Like every other financial document you receive, it’s important to check over each and every record you get from your health insurance company. Most importantly, always keep a running tally of each family member’s medical charges, as well as an up – to – date total of your family’s combined medical expenses.
Sometimes, deductibles can be miscalculated, and you could end up paying individual deductibles when the family deductible was already met, or maybe even exceeded!
Medical insurance plans vary, but several do institute “out-of-pocket limitations.” This means, that, once you and your family have accrued and paid out a set amount for covered medical care, the insurance company will then pay 100 percent of any covered costs for the rest of that calendar year.
If you have this feature on your policy, the running tallies I spoke of earlier will enable you to accurately keep track. You surely don’t want to pay more than you have to!
Your Health Insurer Won’t Cough Up the Money?
You’ve probably heard the old saying that you “Can’t fight City Hall!” Insurance companies are even bigger than your average city hall. They’re giant conglomerates that hold the reins of a great deal of financial, as well as political, powers, but … guess what? You can fight City Hall, and you can lock horns, if need be, with your insurance company!
A common problem is the denial of a claim. Any and all claims that your insurer may refuse to pay means, initially, “Take a deep breath and open your checkbook… wide!”
You should take appropriate steps to remedy the situation if you feel a claim was wrongly denied.
How To Claim What’s Rightfully Yours!
1. Take the denial letter to your Benefits Administrator at your place of employment. Explain the situation to them. The administrator might have the answers “right off the bat” as to why your claim was denied. If he/she can’t find a plausible reason, they might call the insurance company for you. If not, at least they can offer professional advice on how to proceed.
2. You might very well end up calling the provider yourself. If you do, ask to speak to the Claims Processing Department. When you reach the appropriate employee, find out why – in plain English – your claim was denied.
3. If you’re not satisfied with the answer you get, then the next step is to ask to speak to their supervisor.
You’re problem could be a simple mistake, like a wrong diagnosis code, for example.

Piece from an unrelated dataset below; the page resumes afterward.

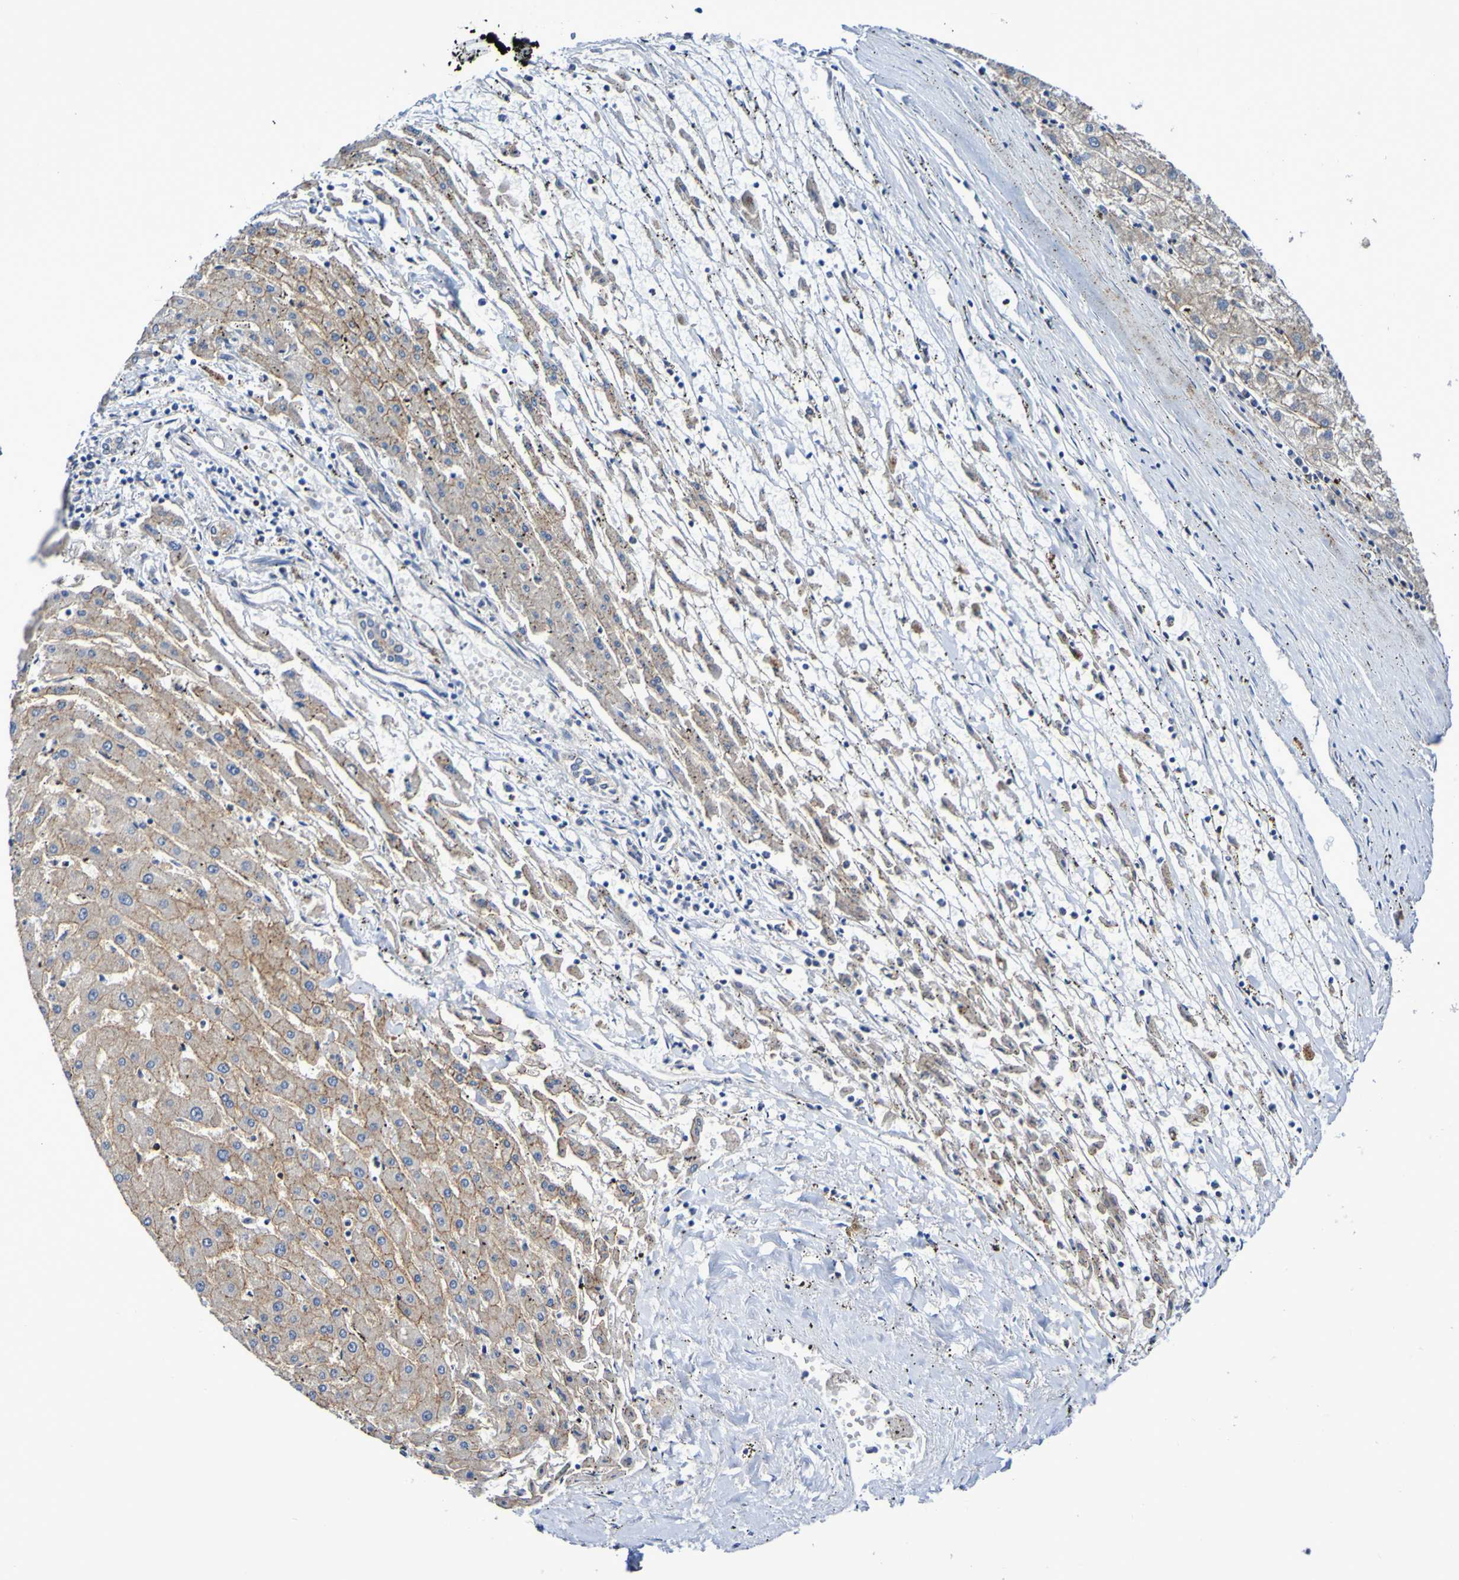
{"staining": {"intensity": "weak", "quantity": ">75%", "location": "cytoplasmic/membranous"}, "tissue": "liver cancer", "cell_type": "Tumor cells", "image_type": "cancer", "snomed": [{"axis": "morphology", "description": "Carcinoma, Hepatocellular, NOS"}, {"axis": "topography", "description": "Liver"}], "caption": "Weak cytoplasmic/membranous staining is appreciated in about >75% of tumor cells in liver cancer.", "gene": "GJB1", "patient": {"sex": "male", "age": 72}}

This happened to me once: a supplemental insurance company argued that a family member did not spend a part of their hospital stay in the Intensive Care Unit because, according to the billing code, they spent their entire hospital stay in a regular room. Wrong! We disputed the claim. It was found that the wrong code was used, and the problem was resolved.
4. If you’re still sure that your claim should have been accepted, and the insurance company still won’t budge, don’t give up! There’s still hope!
5. Sit down and draft a letter. Take your time and include all of the pertinent details of your problem. Tell why you think your claim should not be denied; give dates, times, and names if it will help you build your case. After you have finished your draft, go over it carefully. Make sure the information is correct. Then, use your draft to write – up your formal complaint letter. Spell check – it and check it for proper punctuation.
Sign your letter and print up several copies; keep one for yourself! You’ll want to send a registered copy via the U.S. Mail to your insurance company first. Also, send a copy to your state representative, Office of Consumer Affairs of your state’s Attorney General’s Office, Department of Commerce, and your state’s Department of Health.
Your letter is bound to reach up “somebody somewhere” who can help you out. Either you’ll find at least one advocate who can assist you in fighting your case, or else you’ll hear back from someone who can explain to you exactly why your claim will not be paid.